# Bluetooth Stick Sitecom CN516 funktioniert nur an einem USB-Port



## MR. Wayne (5. Januar 2010)

hi,

Habe mir den Sitecom Bluetooth Stick CN516 gekauft, und komischerweise funktioniert er nur an einem der 4 USB-Ports die ich in der Front habe ohne Probleme. Bei den anderen fängt er an Daten an meinem Handy zu übertragen bricht dann ab. Und bei diesem einen Port klappt alles durchweg. Habe schon mit Sitecom Treiber Probiert, ohne, nur mit win BT treiber, USB Treiber deinstallt und neu Installt alles nichts genützt. Das regt mich richtig auf warum es nicht an alles Ports geht.. ist doch alles das selbe. Wisst ihr vieleicht weiter?

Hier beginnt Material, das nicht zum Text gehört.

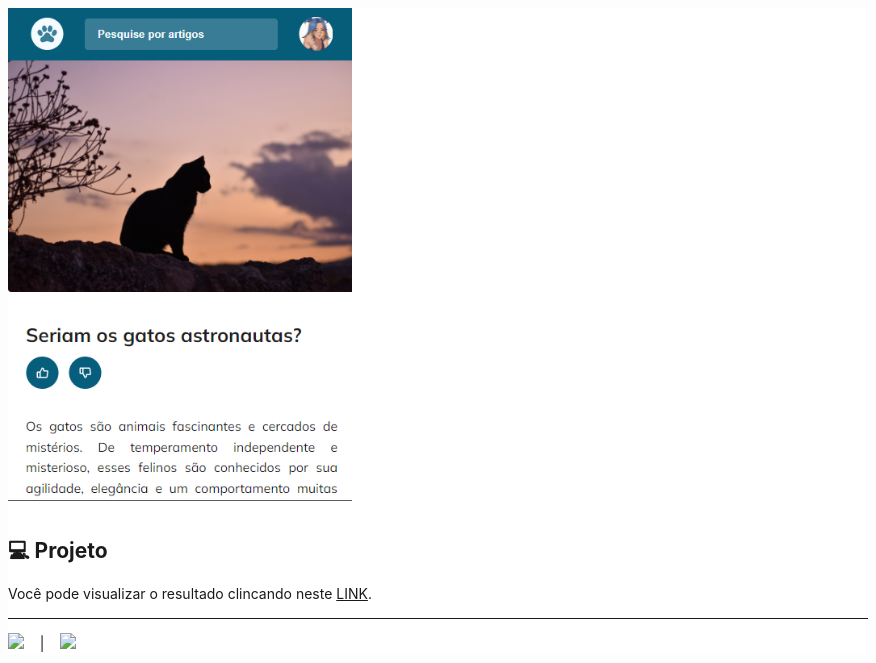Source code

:   <img alt="Mobile vers preview." src="./assets/previewMobile.png" width="40%">
</p>

## 💻 Projeto
Você pode visualizar o resultado clincando neste [LINK](https://kiqprado.github.io/CatPlace/).

---
<div>
  <a href="https://www.linkedin.com/in/kaiqueprado/" target="_blank"><img src="https://img.shields.io/badge/LinkedIn-0077B5?style=for-the-badge&logo=linkedin&logoColor=white" target="_blank"></a>
  &nbsp;&nbsp;&nbsp;|&nbsp;&nbsp;&nbsp;
  <a href="https://www.instagram.com/kiqprado/" target="_blank"><img src="https://img.shields.io/badge/Instagram-E4405F?style=for-the-badge&logo=instagram&logoColor=white" target="_blank"></a>
 </div>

Achso am anfang lief es noch an einem Weiteren Port hatte dann aber Plötzlich bluescreen als ich mein Stick abgesteckt hatte? komische sache


----------



## rebel4life (5. Januar 2010)

Starte mal mit einer Linux Live CD wie Ubuntu 9.10 und versuch es da, bei Ubuntu sind eigentlich alle Sachen für Bluetooth dabei, wenn es da geht, dann liegt ein Softwareproblem vor, falls es auch da nur an einem Port geht, stimmt etwas an der Hardware nicht.


----------



## MR. Wayne (5. Januar 2010)

so getestet. Genau das selbe Problem. Und welche ursachen kann es haben? USB Sticks/HDD usw werden ja zu 100% erkannt..... Ich verstehe das nicht.

Also habe mal aufn MoBo die USB Kabel ein bisschen umgesteckt auf ubuntu geht jetzt die ganze front. Komischerweise ist es bei Windoof 7 so geblieben. Immer noch geht nur der eine Port wie ebend und die anderen nicht.


----------